## MATERIAL PROVIDED
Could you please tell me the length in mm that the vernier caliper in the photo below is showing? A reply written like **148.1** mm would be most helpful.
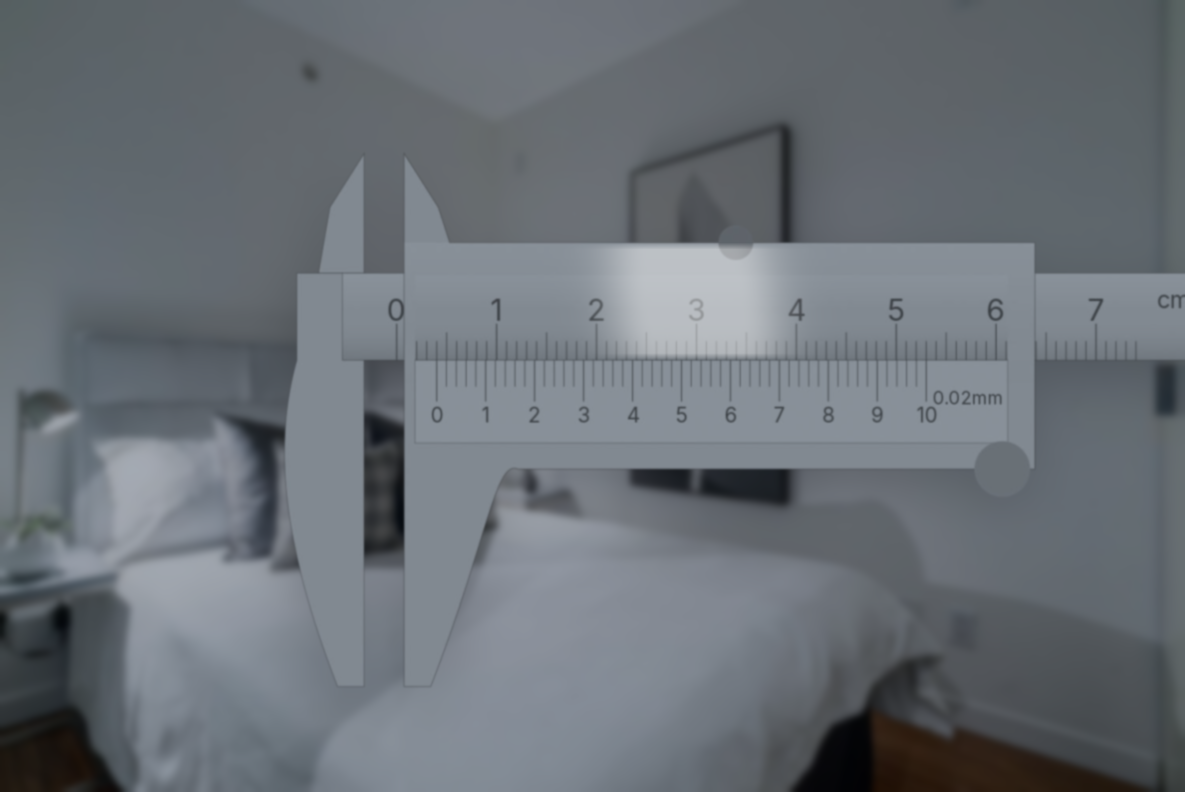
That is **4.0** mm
==
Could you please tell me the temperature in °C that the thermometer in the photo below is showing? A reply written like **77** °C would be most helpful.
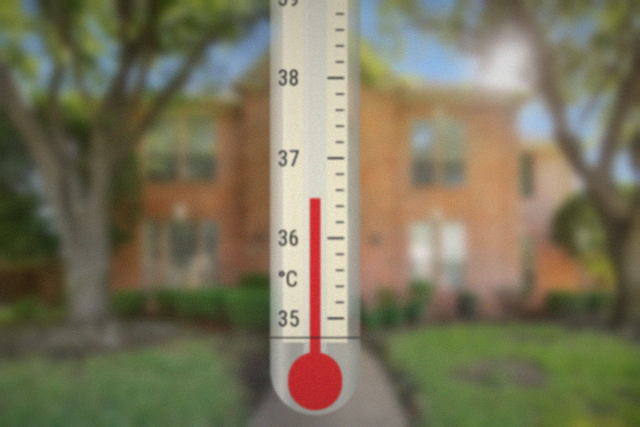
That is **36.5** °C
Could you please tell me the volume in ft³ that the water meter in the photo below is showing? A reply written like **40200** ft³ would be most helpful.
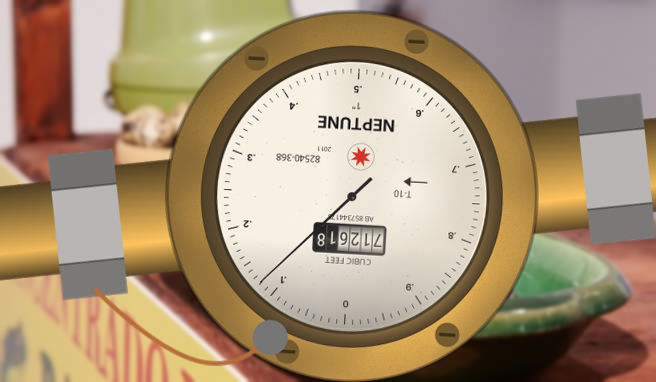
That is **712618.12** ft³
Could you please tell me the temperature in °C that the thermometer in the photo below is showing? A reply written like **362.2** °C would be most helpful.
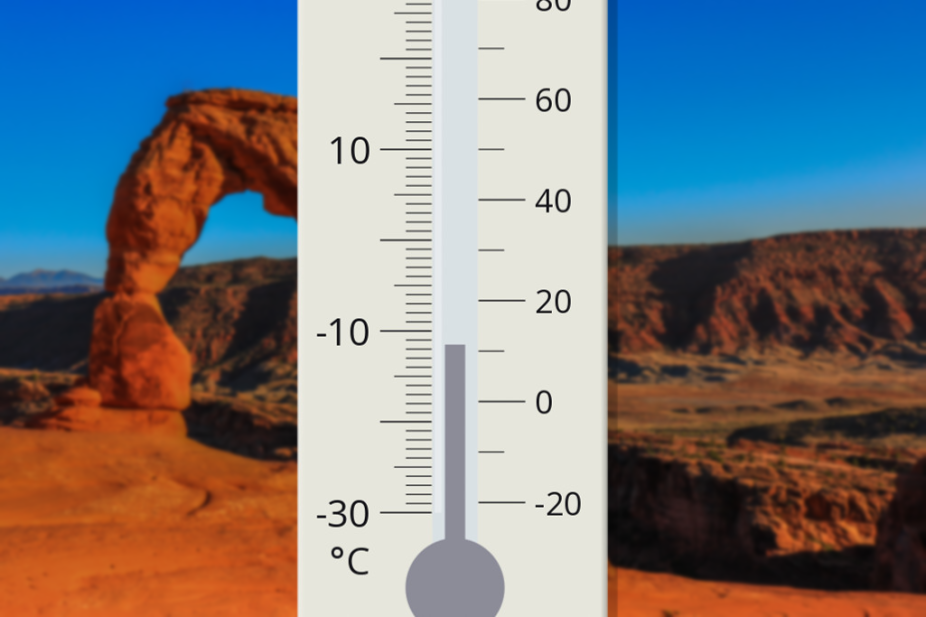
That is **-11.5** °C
--
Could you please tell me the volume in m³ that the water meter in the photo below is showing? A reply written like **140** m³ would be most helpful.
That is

## WHAT THIS TASK INVOLVES
Format everything from the line containing "Could you please tell me the length" down to the line containing "That is **4.0** mm" as a two-column CSV headed text and reading. Give one row per record, with the record's wording under text and its answer under reading, each field quoted, line breaks turned into spaces, and the pictures left out.

## RESPONSE TO THIS TASK
text,reading
"Could you please tell me the length in mm that the vernier caliper in the photo below is showing? A reply written like **148.1** mm would be most helpful. That is","**4.0** mm"